The phrase “we need to protect the environment for future generations” are familiar words that send a positive message, and one that all businesses and industries should be focused on. Discussing how the UK is working towards a goal of reaching net-zero carbon emissions by 2050, Zarina Mohd, process project manager at IFP, looks at what part the food industry can do to achieve this.
To tackle the climate crisis and achieve the net-zero target, all emissions must be balanced by absorbing an equivalent amount of carbon from the atmosphere. The impact of climate change over the last century has been noticed globally, with food production being at the forefront. Now is the time for the industry to take action.
The carbon footprint of food is a measure of the direct and indirect greenhouse gas emissions associated with all activities in the life cycle of the product. All foodstuffs have environmental footprints of their own. However, there is a great deal of uncertainty around how many emissions can be attributable to food production specifically, as it is very complex and usually involves multiple processes to get to the finished product.
It is difficult to fully understand the potent greenhouse emissions created through biological processes used in food production, but a useful way to understand the impact it has on the environment is to measure the consumer’s ecological footprint. This is the amount of land required to farm our food, mine our energy sources, transport our goods and services, or hold our waste. Reducing these where possible will have a direct correlation with reducing the carbon footprint caused by food producers.

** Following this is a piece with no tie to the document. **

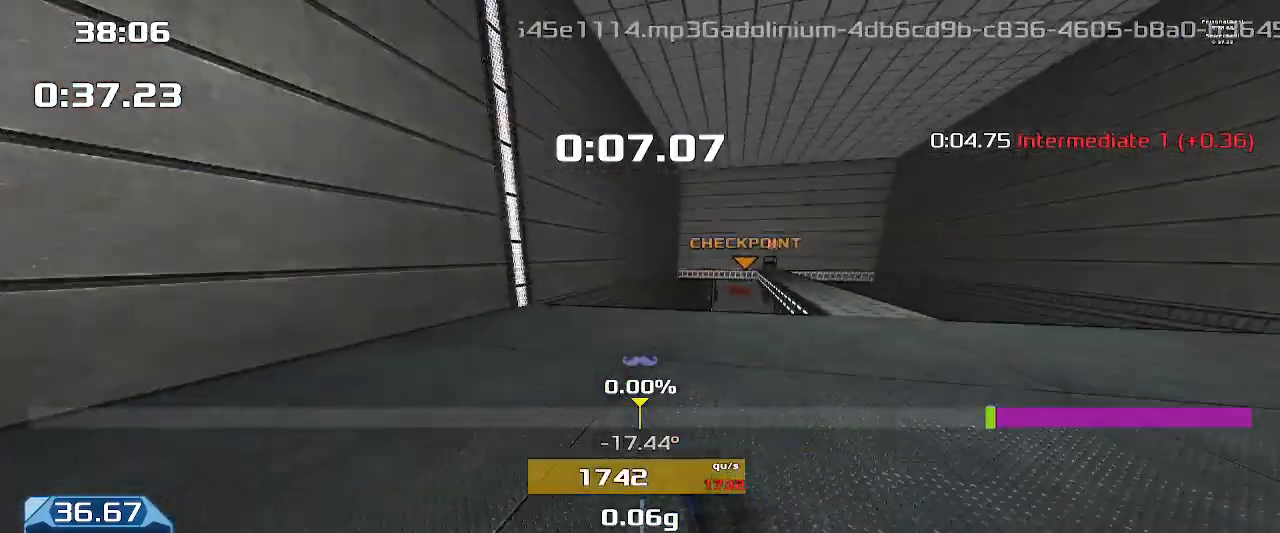
{"keys": ["left", "up", "upshift"], "events": [[267, "left", "up"], [367, "left", "down"]]}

Climate change is the greatest environmental challenge – especially with the goal of trying to achieve net-zero carbon. It will require various compromises in the areas which can contribute the most towards achieving this ambition, which in most cases is the role that the land plays in the carbon cycle. This is vital; land continuously absorbs greenhouse gases, protecting the atmosphere with the plants and trees that are planted. That being said, deforestation in order to grow crops for the food industry contributes significantly to greenhouse gas emissions, as there are less trees to absorb the harmful gases.
So, would tree planting to counterbalance land clearing, prevent further emissions from being released into the atmosphere?
In this case it is the biological interaction that we need to gain greater scientific insight on. As its name suggests, biodiversity refers to every living thing including plants, animals, fungi and microorganisms. Habitat biodiversity is where the variety of life interacts with each other and their natural environment. Habitat destruction can cause a rapid loss of biodiversity and extinction of species, as well as allowing harmful gases to be released into the atmosphere.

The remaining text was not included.